What’s next? A household survey on drug consumption – this year there will be a pilot survey. Drugs are not particularly national – they cross borders. Countries need to work together for data collection; and the two commissions (drugs and crime) need to collaborate.

Thank you very much – very happy to answer questions at the end.

Angela Me (Chief, Research and Trend Analysis Branch, United National Office on Drugs and Crime (UNODC)

Good afternoon – from the national perspective to the global perspective. Data collection is useful for programs and policies.

Has the size of the drug problem changed? Does the drug problem have a different impact on different sub-population groups? Different communities have different needs – drug policy is not one size fits all. We need to think about the different needs of women and men in terms of treatment, and of indigenous populations. How will we manage treatment of ageing heroin using populations?

Do we have the data at the global level to interpret these questions? Looking at the World Drug Report 2016, we cannot precisely answer this question. Each country has different surveys. There is a big iceberg that is only estimated through household surveys. There are two countries in the world that estimate the amount of drug users – the US and the UK. This is the best estimate we can show the world – but each year we get more data from more countries. Data at the national level feeds data at the global level. Not one single country can understand the drug population in isolation. Statistics is the key element of reviewing the drug problem.

Annual Report Questionnaire (ANQ) – we don’t get data from all member states.

Trends in data availability – we have a lot more information about supply, from seizure data. The number of countries providing information on drug use is very low, compared to countries providing data on seizures. Regions provide different amounts of data.

The drugs market continues to evolve – which makes it difficult for us. UNGASS highlighted the needs for renewed data, statistics, information systems, and sharing of data collection.

UNODC 2017 – drug statistics is on the agenda. Roadmap – ideally, what data would we like to have?

Consultative process: WHO, WCO, UNAIDS, EMCDDA, CICAD/OAS.

Drug use is particularly underestimated, especially in countries where stigma is so high. We can use wastewater analyses.

Priority areas for a roadmap:

  • Methodological developments – focus on underreporting
  • Capacity building – including early warning systems for NPS
  • International data collection and coordination

Guidelines need to be provided to member states to make data collation easier. How can we provide guidelines to improve these information systems?

UN Statistical Commission – Reviewed and recognised that statistical merits of the roadmap. Thank you.

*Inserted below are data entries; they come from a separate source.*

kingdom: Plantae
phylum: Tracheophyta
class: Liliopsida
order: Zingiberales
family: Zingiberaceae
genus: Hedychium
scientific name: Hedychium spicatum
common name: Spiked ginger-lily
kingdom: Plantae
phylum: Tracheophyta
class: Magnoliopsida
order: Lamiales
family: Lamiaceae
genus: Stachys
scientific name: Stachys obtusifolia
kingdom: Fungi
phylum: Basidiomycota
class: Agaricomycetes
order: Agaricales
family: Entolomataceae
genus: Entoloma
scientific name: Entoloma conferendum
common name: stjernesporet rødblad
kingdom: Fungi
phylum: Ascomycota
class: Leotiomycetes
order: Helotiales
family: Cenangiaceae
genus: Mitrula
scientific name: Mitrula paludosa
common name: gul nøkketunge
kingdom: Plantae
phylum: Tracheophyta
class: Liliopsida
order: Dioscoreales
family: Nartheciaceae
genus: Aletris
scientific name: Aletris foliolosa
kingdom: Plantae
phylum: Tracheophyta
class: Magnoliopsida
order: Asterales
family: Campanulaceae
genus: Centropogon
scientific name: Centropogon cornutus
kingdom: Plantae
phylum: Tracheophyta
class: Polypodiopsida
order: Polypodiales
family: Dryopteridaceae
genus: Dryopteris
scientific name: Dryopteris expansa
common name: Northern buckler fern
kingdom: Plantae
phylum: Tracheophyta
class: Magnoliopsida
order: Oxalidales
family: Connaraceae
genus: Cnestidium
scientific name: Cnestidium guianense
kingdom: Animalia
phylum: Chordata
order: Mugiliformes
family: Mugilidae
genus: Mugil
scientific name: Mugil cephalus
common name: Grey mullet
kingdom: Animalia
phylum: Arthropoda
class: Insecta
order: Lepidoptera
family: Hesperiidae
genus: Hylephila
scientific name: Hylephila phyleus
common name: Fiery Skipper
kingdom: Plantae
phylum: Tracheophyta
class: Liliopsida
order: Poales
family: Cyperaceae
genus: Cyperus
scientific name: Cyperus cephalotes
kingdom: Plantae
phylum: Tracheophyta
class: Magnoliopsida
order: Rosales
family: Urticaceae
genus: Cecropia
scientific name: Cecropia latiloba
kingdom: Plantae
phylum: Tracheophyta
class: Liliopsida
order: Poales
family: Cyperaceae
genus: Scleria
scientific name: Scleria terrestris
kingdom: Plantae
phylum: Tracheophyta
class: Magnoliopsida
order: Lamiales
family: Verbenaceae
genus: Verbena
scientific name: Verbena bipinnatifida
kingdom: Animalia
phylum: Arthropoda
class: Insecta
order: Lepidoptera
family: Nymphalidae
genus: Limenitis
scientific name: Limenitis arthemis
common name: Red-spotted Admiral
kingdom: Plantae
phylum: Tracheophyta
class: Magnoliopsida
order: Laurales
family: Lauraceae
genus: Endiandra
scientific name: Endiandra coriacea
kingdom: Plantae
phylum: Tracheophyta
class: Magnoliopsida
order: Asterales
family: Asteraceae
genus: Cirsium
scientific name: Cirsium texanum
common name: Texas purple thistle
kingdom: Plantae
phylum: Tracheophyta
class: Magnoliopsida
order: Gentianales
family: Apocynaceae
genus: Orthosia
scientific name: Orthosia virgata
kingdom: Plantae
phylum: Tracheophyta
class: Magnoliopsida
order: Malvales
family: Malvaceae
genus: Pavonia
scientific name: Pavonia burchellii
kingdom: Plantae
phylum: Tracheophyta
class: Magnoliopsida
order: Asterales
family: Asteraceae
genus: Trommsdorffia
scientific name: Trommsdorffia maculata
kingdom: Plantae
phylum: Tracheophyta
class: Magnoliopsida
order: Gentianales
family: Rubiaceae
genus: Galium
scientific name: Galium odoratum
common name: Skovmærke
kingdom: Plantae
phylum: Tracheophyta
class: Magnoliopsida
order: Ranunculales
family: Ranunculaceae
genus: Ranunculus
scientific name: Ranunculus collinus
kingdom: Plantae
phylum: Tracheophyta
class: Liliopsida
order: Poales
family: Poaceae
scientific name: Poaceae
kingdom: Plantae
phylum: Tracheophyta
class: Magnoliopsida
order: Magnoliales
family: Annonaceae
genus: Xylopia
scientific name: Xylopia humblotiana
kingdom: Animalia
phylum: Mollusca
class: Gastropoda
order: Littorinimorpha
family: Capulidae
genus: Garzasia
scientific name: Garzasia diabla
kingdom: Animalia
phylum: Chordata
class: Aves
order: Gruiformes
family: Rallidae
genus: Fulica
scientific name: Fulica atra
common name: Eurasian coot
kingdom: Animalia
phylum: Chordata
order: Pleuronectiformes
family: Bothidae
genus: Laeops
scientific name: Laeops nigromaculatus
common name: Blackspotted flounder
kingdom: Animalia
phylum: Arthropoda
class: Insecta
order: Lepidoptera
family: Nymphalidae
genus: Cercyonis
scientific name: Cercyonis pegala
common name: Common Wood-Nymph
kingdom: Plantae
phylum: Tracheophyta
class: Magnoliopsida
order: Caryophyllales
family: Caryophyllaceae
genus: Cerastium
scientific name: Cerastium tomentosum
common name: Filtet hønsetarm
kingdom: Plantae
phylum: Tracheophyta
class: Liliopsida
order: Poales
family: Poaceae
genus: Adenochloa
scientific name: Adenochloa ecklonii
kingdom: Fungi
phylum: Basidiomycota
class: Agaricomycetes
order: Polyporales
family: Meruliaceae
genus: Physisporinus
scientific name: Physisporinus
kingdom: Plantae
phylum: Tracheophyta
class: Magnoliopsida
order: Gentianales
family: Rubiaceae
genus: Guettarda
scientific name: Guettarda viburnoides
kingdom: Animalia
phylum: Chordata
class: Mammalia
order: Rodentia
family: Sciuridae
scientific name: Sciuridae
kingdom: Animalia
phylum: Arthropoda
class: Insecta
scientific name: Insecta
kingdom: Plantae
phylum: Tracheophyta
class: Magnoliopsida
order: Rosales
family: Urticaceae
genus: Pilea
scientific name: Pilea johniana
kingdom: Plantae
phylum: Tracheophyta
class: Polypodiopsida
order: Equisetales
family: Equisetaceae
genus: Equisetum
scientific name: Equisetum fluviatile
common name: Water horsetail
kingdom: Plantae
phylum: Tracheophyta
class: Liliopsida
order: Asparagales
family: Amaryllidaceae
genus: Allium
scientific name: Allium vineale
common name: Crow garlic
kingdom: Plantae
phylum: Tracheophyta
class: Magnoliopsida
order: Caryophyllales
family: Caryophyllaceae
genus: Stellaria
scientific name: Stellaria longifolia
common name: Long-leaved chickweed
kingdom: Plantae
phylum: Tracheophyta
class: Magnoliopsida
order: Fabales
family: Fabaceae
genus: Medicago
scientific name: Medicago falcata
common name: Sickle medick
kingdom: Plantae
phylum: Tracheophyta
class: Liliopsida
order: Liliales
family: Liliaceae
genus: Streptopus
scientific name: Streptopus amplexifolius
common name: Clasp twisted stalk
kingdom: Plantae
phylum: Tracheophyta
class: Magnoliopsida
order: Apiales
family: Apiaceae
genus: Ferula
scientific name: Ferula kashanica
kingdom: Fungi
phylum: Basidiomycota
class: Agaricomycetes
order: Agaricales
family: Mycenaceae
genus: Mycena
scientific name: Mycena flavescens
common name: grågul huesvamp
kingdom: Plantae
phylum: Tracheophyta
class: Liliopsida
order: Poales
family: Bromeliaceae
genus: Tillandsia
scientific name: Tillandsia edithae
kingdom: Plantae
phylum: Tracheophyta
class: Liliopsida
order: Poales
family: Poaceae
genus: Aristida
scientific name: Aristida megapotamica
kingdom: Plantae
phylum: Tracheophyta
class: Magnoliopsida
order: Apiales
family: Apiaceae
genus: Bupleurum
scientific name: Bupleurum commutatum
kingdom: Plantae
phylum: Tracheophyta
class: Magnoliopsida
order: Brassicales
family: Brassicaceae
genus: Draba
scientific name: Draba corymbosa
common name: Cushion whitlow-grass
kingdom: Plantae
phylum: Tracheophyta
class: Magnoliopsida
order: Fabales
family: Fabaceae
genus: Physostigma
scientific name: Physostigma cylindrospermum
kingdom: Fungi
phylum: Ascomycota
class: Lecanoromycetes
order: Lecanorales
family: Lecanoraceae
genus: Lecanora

Dr Me: We have a few minutes for questions.

Drug Policy Futures (NGOs) about money and policy making – financial limitations. For policy makers – where budgets for public health are declining – how can we fund data collection, in particular in Mexico?

Palma: It is considered a priority in Mexico – we have the pilot survey this year. I am confident that we can fund it in Mexico.

Italian Parliament – How accurate is the World Drug Report 2016? A we talking about estimates of estimates?

Dr Me: It is as accurate as it can get, and we are trying to be as transparent as we can. One year, we didn’t want publish point estimate, we publish only interval data.

To Chris – you did not mention wastewater analysis in Australia – please elaborate.

Killick-Moran: We have just signed of on a data integration project, to triangulate custodial intake, other data, and wastewater data collection. Wastewater data collection in Australia is still relatively new.

From Russian Permanent Mission – I wonder whether this outcome will be officially mentioned in the plenary?

Dr Me: On the statistical commission – a video will be shown under the ECOSOC section in the plenary.